The biggest change in this version is the introduction of the -D parameter which enables you to change the program used to calculate the file digests (or fingerprints):
# ./ifd-v0.5.sh -h
./ifd-v0.5.sh - Interesting File Discovery Tool
ifd -[ugnw] [-ds] [-q] [-D cmd] { -c | -l | [Solaris Product Directory] }
-c Collect information from /var/sadm/install/contents
-d Calculate MD5 digest for each file (Solaris 10 only)
-D Command used to calculate file fingerprint
-g Print information on files with the set-gid bit set
-h Display this message
-l Collect information from /var/sadm/pkg
-n Print information on WW directories without sticky bit set
-q Quiet mode.
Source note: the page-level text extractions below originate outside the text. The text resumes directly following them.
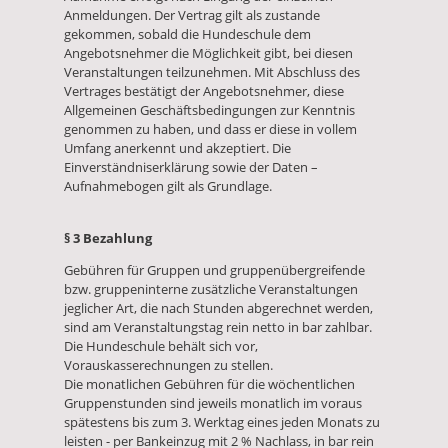
Anmeldungen. Der Vertrag gilt als zustande
gekommen, sobald die Hundeschule dem
Angebotsnehmer die Möglichkeit gibt, bei diesen
Veranstaltungen teilzunehmen. Mit Abschluss des
Vertrages bestätigt der Angebotsnehmer, diese
Allgemeinen Geschäftsbedingungen zur Kenntnis
genommen zu haben, und dass er diese in vollem
Umfang anerkennt und akzeptiert. Die
Einverständniserklärung sowie der Daten –
Aufnahmebogen gilt als Grundlage.
§ 3 Bezahlung
Gebühren für Gruppen und gruppenübergreifende
bzw. gruppeninterne zusätzliche Veranstaltungen
jeglicher Art, die nach Stunden abgerechnet werden,
sind am Veranstaltungstag rein netto in bar zahlbar.
Die Hundeschule behält sich vor,
Vorauskasserechnungen zu stellen.
Die monatlichen Gebühren für die wöchentlichen
Gruppenstunden sind jeweils monatlich im voraus
spätestens bis zum 3. Werktag eines jeden Monats zu
leisten - per Bankeinzug mit 2 % Nachlass, in bar rein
Do not print headers.
-s Validate ELF file signature for each file (Solaris 10 only)
-u Print information on files with the set-uid bit set
-w Print information on world writable files and directories
-? Display this message
This can be useful in cases where you are running the tool on earlier releases of Solaris that do not have the integrated digest command or in cases where you want to use a different algorithm. For example, with this change, you could tell ifd to create SHA-512 fingerprints:
# ./ifd-v0.5.sh -c -D "/usr/bin/digest -a sha512" -d -u
Set-UID Programs
SUNWaccu 4755 root adm 29478dd7ebde1555eaef0987789094cc778794ee73ddcfb0a67c44004f93652f599dd7276342f8113cc4e58f877e883b4687c4ca0f30f0585dd725ddaffeb0b7 /usr/lib/acct/accton
SUNWbip 4555 root bin 95c814f7ff9606e0dc8818b51dacf74e92e5b3af329d66dc6fc8343c20ae741c1cea758568a318713ce6aacb35d1605bd6ee0911cdd2457aa85ceed363d17326 /usr/sbin/ping
SUNWbnuu 4511 root uucp 540f94a7054233498f1925aceef3c69b76300141ef38acc920ae005287db5546a03daef37c19b98149e11a26c7b4da137788e45cf642a3449345f635d8dbf762 /usr/bin/ct
SUNWbnuu 4511 uucp uucp 1754a7f7aaea60f4a1d1ca1915af30bc0157333061c096088bd3b719d008167f603380fae5b417a237cc9fe8c4cdcf524b22c61a471d0a06df5188cabedb475c /usr/bin/uuglist
[...]
Pretty neat. Thanks again to Perley and Joe for their feedback and support! To everyone - give this new version a shot and let me know what you think.
Take care,
Glenn
Technorati Tag:
OpenSolaris
Solaris
security
Monday Jul 23, 2007
Way back when, I did a post that introduced the Solaris Interesting File Discovery Tool. Being a fan of automation, I had written the tool mainly for myself, but I was pleasantly surprised to hear that people were happily using it. This leads me to today's posting.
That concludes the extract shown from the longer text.